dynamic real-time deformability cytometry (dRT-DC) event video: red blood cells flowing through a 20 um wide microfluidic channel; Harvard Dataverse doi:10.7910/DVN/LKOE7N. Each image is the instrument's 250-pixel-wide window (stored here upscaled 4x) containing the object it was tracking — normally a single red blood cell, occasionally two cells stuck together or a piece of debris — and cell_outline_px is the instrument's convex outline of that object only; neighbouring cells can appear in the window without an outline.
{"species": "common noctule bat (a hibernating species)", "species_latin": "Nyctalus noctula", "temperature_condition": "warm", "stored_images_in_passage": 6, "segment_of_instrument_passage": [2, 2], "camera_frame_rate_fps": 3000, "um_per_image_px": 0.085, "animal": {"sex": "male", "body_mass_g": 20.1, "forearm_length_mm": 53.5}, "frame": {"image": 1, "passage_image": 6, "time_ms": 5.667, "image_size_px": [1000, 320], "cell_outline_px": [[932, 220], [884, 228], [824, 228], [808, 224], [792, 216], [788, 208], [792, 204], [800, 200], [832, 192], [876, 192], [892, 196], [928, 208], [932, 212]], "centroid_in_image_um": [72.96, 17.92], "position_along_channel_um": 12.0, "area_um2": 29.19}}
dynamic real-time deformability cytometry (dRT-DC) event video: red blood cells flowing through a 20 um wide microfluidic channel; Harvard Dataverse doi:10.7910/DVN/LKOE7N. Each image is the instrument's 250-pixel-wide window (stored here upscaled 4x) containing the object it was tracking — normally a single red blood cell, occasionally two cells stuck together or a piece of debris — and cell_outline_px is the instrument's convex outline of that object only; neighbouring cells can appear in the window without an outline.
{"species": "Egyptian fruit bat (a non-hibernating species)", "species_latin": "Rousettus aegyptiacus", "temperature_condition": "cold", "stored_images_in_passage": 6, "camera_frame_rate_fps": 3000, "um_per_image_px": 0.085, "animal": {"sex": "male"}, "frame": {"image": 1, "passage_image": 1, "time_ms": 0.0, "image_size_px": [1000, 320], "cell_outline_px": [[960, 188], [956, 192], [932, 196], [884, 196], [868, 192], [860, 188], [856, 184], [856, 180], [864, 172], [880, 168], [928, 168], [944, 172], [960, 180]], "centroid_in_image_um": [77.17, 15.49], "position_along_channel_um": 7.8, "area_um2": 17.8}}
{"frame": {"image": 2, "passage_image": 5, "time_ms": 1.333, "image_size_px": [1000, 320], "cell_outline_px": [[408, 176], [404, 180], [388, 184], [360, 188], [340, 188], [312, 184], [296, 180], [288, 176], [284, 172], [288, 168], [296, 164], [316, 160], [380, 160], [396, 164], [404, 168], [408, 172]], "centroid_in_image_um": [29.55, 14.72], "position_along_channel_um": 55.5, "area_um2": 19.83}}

-------------------------

TASK DETAILS -
Copy every record exactly as presented.

ANSWER TO THIS PROBLEM -
dynamic real-time deformability cytometry (dRT-DC) event video: red blood cells flowing through a 20 um wide microfluidic channel; Harvard Dataverse doi:10.7910/DVN/LKOE7N. Each image is the instrument's 250-pixel-wide window (stored here upscaled 4x) containing the object it was tracking — normally a single red blood cell, occasionally two cells stuck together or a piece of debris — and cell_outline_px is the instrument's convex outline of that object only; neighbouring cells can appear in the window without an outline.
{"species": "common noctule bat (a hibernating species)", "species_latin": "Nyctalus noctula", "temperature_condition": "warm", "stored_images_in_passage": 6, "segment_of_instrument_passage": [2, 2], "camera_frame_rate_fps": 3000, "um_per_image_px": 0.085, "animal": {"sex": "male", "body_mass_g": 20.1, "forearm_length_mm": 53.5}, "frame": {"image": 1, "passage_image": 6, "time_ms": 5.667, "image_size_px": [1000, 320], "cell_outline_px": [[932, 220], [884, 228], [824, 228], [808, 224], [792, 216], [788, 208], [792, 204], [800, 200], [832, 192], [876, 192], [892, 196], [928, 208], [932, 212]], "centroid_in_image_um": [72.96, 17.92], "position_along_channel_um": 12.0, "area_um2": 29.19}}
dynamic real-time deformability cytometry (dRT-DC) event video: red blood cells flowing through a 20 um wide microfluidic channel; Harvard Dataverse doi:10.7910/DVN/LKOE7N. Each image is the instrument's 250-pixel-wide window (stored here upscaled 4x) containing the object it was tracking — normally a single red blood cell, occasionally two cells stuck together or a piece of debris — and cell_outline_px is the instrument's convex outline of that object only; neighbouring cells can appear in the window without an outline.
{"species": "Egyptian fruit bat (a non-hibernating species)", "species_latin": "Rousettus aegyptiacus", "temperature_condition": "cold", "stored_images_in_passage": 6, "camera_frame_rate_fps": 3000, "um_per_image_px": 0.085, "animal": {"sex": "male"}, "frame": {"image": 1, "passage_image": 1, "time_ms": 0.0, "image_size_px": [1000, 320], "cell_outline_px": [[960, 188], [956, 192], [932, 196], [884, 196], [868, 192], [860, 188], [856, 184], [856, 180], [864, 172], [880, 168], [928, 168], [944, 172], [960, 180]], "centroid_in_image_um": [77.17, 15.49], "position_along_channel_um": 7.8, "area_um2": 17.8}}
{"frame": {"image": 2, "passage_image": 5, "time_ms": 1.333, "image_size_px": [1000, 320], "cell_outline_px": [[408, 176], [404, 180], [388, 184], [360, 188], [340, 188], [312, 184], [296, 180], [288, 176], [284, 172], [288, 168], [296, 164], [316, 160], [380, 160], [396, 164], [404, 168], [408, 172]], "centroid_in_image_um": [29.55, 14.72], "position_along_channel_um": 55.5, "area_um2": 19.83}}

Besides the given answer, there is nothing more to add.